■ TASK ITEM ■
When you reach the records below, repeat each one exactly as written.
= Beginning of Section =
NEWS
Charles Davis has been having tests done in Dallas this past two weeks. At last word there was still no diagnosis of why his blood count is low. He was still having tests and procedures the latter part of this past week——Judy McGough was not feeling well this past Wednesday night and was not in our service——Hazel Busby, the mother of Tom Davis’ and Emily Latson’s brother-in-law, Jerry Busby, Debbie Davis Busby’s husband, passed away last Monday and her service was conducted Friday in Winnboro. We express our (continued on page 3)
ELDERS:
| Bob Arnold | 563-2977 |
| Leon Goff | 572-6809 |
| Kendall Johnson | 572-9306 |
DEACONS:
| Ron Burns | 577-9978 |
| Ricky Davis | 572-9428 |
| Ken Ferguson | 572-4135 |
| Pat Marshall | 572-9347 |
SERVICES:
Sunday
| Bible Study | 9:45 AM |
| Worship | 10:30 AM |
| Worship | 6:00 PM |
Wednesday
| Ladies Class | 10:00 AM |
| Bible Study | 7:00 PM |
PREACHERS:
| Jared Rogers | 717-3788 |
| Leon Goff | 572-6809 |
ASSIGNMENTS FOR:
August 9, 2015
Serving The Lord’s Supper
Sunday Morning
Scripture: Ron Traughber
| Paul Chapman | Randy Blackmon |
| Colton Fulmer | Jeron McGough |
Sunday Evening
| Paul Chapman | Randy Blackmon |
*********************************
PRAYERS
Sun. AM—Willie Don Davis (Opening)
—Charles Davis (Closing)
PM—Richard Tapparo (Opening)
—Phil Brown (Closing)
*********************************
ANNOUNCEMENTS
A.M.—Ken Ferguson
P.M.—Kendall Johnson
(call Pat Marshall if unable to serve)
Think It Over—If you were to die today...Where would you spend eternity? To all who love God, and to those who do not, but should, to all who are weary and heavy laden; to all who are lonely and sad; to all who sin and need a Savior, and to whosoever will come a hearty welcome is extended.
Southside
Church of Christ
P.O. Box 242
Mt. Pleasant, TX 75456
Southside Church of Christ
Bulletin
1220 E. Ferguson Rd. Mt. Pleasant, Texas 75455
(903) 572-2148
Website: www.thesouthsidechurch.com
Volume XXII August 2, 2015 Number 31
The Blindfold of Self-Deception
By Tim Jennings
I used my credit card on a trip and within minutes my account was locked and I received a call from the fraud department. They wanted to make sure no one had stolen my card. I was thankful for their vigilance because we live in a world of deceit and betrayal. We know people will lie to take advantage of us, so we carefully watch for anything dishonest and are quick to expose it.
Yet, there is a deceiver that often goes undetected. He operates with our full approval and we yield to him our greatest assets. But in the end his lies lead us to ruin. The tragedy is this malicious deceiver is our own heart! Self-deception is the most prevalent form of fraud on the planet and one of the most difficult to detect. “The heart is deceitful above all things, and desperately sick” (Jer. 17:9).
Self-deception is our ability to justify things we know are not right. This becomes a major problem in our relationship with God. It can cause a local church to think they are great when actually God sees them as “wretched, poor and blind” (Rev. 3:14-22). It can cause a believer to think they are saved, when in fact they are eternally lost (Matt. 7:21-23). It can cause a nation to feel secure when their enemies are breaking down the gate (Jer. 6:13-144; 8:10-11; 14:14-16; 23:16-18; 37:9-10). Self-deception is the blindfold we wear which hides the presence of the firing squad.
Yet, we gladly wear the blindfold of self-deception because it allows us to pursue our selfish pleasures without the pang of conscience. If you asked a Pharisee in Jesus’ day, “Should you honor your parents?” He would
= End of Section =
■ YOUR RESPONSE ■
NEWS
Charles Davis has been having tests done in Dallas this past two weeks. At last word there was still no diagnosis of why his blood count is low. He was still having tests and procedures the latter part of this past week——Judy McGough was not feeling well this past Wednesday night and was not in our service——Hazel Busby, the mother of Tom Davis’ and Emily Latson’s brother-in-law, Jerry Busby, Debbie Davis Busby’s husband, passed away last Monday and her service was conducted Friday in Winnboro. We express our (continued on page 3)
ELDERS:
| Bob Arnold | 563-2977 |
| Leon Goff | 572-6809 |
| Kendall Johnson | 572-9306 |
DEACONS:
| Ron Burns | 577-9978 |
| Ricky Davis | 572-9428 |
| Ken Ferguson | 572-4135 |
| Pat Marshall | 572-9347 |
SERVICES:
Sunday
| Bible Study | 9:45 AM |
| Worship | 10:30 AM |
| Worship | 6:00 PM |
Wednesday
| Ladies Class | 10:00 AM |
| Bible Study | 7:00 PM |
PREACHERS:
| Jared Rogers | 717-3788 |
| Leon Goff | 572-6809 |
ASSIGNMENTS FOR:
August 9, 2015
Serving The Lord’s Supper
Sunday Morning
Scripture: Ron Traughber
| Paul Chapman | Randy Blackmon |
| Colton Fulmer | Jeron McGough |
Sunday Evening
| Paul Chapman | Randy Blackmon |
*********************************
PRAYERS
Sun. AM—Willie Don Davis (Opening)
—Charles Davis (Closing)
PM—Richard Tapparo (Opening)
—Phil Brown (Closing)
*********************************
ANNOUNCEMENTS
A.M.—Ken Ferguson
P.M.—Kendall Johnson
(call Pat Marshall if unable to serve)
Think It Over—If you were to die today...Where would you spend eternity? To all who love God, and to those who do not, but should, to all who are weary and heavy laden; to all who are lonely and sad; to all who sin and need a Savior, and to whosoever will come a hearty welcome is extended.
Southside
Church of Christ
P.O. Box 242
Mt. Pleasant, TX 75456
Southside Church of Christ
Bulletin
1220 E. Ferguson Rd. Mt. Pleasant, Texas 75455
(903) 572-2148
Website: www.thesouthsidechurch.com
Volume XXII August 2, 2015 Number 31
The Blindfold of Self-Deception
By Tim Jennings
I used my credit card on a trip and within minutes my account was locked and I received a call from the fraud department. They wanted to make sure no one had stolen my card. I was thankful for their vigilance because we live in a world of deceit and betrayal. We know people will lie to take advantage of us, so we carefully watch for anything dishonest and are quick to expose it.
Yet, there is a deceiver that often goes undetected. He operates with our full approval and we yield to him our greatest assets. But in the end his lies lead us to ruin. The tragedy is this malicious deceiver is our own heart! Self-deception is the most prevalent form of fraud on the planet and one of the most difficult to detect. “The heart is deceitful above all things, and desperately sick” (Jer. 17:9).
Self-deception is our ability to justify things we know are not right. This becomes a major problem in our relationship with God. It can cause a local church to think they are great when actually God sees them as “wretched, poor and blind” (Rev. 3:14-22). It can cause a believer to think they are saved, when in fact they are eternally lost (Matt. 7:21-23). It can cause a nation to feel secure when their enemies are breaking down the gate (Jer. 6:13-144; 8:10-11; 14:14-16; 23:16-18; 37:9-10). Self-deception is the blindfold we wear which hides the presence of the firing squad.
Yet, we gladly wear the blindfold of self-deception because it allows us to pursue our selfish pleasures without the pang of conscience. If you asked a Pharisee in Jesus’ day, “Should you honor your parents?” He would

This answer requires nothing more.